戦略労務第295号(2017/12)

イントロダクション

 皆さんこんにちは。今年も残すところあと僅かとなり、冬至前の一番日が短い時期ですね。朝晩の寒さも厳しくなってきました。インフルエンザも流行っているようです。家庭菜園ではダイコンの残りが寒そうにしているだけで、できる作業はあまりありません。
 本年最後の「戦略労務」をお送り致します。参考になれば幸いです。

top△

★ボーナス支給原資など

 年末賞与(ボーナス)の支給時期ですね。ボーナスを支払おうと考えたときはまず支給額を考えますが、経営者は総額で考え社員の手取り額で考えることはないと思います。
 それでは、会社負担分の社会保険料はどうでしょうか。ご存じのとおり社会保険料や源泉所得税は賞与から差し引いて支払いますが、その他に会社負担分が発生します。その料率は健康保険料、厚生年金保険料と雇用保険料を合わせると15%ほどになります。
ですから100万円の賞与を支払おうとすればその原資として115万円が必要なのです。
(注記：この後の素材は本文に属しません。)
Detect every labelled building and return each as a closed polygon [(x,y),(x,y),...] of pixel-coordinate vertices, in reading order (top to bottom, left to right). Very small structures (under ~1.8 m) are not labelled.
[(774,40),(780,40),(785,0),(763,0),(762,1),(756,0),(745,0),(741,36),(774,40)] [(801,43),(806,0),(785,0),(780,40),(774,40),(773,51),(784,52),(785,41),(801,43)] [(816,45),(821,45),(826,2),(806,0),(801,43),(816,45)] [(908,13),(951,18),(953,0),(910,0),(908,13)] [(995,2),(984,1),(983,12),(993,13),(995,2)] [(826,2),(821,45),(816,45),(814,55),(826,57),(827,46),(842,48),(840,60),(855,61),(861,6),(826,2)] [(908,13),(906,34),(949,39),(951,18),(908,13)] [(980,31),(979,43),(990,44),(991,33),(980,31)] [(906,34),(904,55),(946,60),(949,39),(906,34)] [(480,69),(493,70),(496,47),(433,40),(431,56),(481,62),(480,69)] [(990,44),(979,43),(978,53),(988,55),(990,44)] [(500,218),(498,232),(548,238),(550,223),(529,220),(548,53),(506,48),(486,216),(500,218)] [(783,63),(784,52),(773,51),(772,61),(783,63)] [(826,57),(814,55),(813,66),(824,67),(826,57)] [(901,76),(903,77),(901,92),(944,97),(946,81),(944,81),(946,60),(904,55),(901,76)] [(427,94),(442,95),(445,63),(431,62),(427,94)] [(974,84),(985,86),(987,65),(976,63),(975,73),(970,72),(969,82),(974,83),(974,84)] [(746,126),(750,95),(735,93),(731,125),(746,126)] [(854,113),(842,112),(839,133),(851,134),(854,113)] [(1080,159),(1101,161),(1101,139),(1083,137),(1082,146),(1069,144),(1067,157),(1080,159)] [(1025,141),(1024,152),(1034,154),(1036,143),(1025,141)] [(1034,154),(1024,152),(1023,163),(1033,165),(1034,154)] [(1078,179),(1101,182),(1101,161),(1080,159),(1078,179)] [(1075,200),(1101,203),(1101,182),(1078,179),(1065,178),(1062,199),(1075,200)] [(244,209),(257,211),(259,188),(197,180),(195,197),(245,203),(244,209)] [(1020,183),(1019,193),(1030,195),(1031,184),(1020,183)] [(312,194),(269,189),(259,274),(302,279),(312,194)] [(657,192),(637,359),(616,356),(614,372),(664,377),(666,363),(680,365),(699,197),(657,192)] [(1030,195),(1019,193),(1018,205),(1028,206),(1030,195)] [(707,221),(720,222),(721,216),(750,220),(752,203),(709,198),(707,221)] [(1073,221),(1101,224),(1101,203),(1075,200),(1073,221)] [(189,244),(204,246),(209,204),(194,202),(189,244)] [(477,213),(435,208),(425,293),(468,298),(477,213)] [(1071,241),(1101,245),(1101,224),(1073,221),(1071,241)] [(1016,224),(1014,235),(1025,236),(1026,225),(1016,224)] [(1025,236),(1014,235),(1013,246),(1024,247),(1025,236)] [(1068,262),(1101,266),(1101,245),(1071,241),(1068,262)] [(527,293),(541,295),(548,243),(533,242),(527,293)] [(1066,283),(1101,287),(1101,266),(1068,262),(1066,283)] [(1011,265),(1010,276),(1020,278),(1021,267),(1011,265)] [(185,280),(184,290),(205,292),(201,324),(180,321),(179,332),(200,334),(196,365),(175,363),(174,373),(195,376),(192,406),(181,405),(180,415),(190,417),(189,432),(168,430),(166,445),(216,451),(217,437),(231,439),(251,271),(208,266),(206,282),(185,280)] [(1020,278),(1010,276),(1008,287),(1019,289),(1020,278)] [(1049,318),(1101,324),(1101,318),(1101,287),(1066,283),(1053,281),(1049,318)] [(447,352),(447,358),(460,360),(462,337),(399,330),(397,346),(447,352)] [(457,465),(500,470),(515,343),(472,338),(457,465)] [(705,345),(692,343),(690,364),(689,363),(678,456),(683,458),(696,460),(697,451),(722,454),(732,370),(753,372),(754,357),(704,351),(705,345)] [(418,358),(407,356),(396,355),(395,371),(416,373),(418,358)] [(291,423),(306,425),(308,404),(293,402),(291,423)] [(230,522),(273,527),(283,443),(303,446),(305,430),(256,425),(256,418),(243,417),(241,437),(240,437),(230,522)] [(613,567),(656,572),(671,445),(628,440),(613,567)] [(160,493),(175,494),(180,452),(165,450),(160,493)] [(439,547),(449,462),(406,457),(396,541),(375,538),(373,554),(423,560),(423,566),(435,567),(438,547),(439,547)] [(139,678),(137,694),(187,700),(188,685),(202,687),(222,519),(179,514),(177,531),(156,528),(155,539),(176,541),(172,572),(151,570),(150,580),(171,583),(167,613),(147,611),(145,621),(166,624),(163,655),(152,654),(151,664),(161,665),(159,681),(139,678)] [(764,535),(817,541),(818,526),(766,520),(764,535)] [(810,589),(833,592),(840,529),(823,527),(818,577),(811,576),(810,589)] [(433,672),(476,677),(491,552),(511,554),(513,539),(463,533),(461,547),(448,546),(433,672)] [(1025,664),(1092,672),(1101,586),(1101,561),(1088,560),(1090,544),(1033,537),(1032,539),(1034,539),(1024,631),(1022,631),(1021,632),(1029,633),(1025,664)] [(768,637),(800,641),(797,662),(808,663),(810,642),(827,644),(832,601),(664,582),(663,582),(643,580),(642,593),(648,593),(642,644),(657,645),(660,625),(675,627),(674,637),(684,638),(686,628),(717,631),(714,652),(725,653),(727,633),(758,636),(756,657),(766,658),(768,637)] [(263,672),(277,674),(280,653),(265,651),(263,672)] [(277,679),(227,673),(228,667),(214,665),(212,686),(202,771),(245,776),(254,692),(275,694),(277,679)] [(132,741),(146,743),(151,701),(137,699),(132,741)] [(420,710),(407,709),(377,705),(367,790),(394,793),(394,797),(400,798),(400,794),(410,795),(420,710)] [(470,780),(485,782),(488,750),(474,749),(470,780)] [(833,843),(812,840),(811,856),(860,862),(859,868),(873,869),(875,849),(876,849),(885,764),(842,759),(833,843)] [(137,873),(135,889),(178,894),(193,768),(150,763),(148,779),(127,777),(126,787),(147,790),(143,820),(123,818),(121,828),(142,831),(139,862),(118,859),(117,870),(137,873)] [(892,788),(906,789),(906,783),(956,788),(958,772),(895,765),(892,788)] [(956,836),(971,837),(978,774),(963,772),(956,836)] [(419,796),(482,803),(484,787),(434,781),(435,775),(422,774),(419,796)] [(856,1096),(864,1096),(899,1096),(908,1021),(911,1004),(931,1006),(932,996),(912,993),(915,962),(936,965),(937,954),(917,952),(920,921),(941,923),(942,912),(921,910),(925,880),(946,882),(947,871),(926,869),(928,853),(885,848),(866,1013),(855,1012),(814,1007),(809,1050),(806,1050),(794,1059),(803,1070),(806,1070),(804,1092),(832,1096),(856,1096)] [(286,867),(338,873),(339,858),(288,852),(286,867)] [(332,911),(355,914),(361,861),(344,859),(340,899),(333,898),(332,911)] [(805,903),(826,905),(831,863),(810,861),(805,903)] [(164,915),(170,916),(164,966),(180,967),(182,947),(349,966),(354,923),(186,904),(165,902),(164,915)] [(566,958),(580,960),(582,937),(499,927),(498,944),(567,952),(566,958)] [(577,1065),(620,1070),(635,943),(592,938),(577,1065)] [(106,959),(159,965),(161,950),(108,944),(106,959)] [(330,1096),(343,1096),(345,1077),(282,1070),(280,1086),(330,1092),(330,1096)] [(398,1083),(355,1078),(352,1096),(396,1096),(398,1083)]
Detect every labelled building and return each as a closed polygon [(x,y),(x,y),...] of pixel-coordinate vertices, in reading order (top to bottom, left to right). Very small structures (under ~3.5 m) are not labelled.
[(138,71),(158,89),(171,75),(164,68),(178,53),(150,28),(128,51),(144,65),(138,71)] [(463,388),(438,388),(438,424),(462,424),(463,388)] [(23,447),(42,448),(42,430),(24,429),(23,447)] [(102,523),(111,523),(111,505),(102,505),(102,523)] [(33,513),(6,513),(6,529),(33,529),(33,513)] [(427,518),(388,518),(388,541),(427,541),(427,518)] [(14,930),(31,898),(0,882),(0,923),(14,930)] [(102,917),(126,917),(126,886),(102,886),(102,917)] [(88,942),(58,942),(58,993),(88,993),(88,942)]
 賞与支給額について、よほどの業績悪化がない限り一定額の支給を行なっている会社も多くあります。このような会社では、従業員に賞与はもらって当たり前という意識が芽生えてきます。言い換えると、業績の良し悪しに関わらずもらえるものだという感覚になります。
 しかしながら、賞与とは業績が良くて初めて支給されるものであり、必ず支給されるものでも、必ず支給しなければならないものでもありません。(就業規則・賃金規程にもそう規定されていると思います)・・・そしてやる気を促すためには誰にいくら払うのかがとても重要です。

★一人親方さんとは?

 労働者を使用しないで個人で事業を行うことを常態とする人をいい、主には建設業従事者があります。(一人親方の労災特別加入に関して労働者を使用しないとは、年間100日以上使用しないことであり、100日未満であれば該当します)
 一人親方は個人事業で事業主なので、労働者のためにある労災保険は原則として適用されません。自営業者が加入する国民健康保険では休業した場合の給付はありません。そこで、経営者であり労働者でもある一人親方その他の自営業者及びその事業に従事する方を対象に労災保険の特別加入制度があります。その内容は中小企業事業主の特別加入と同様であり、労働者に対する労災保険給付と変わりはありません。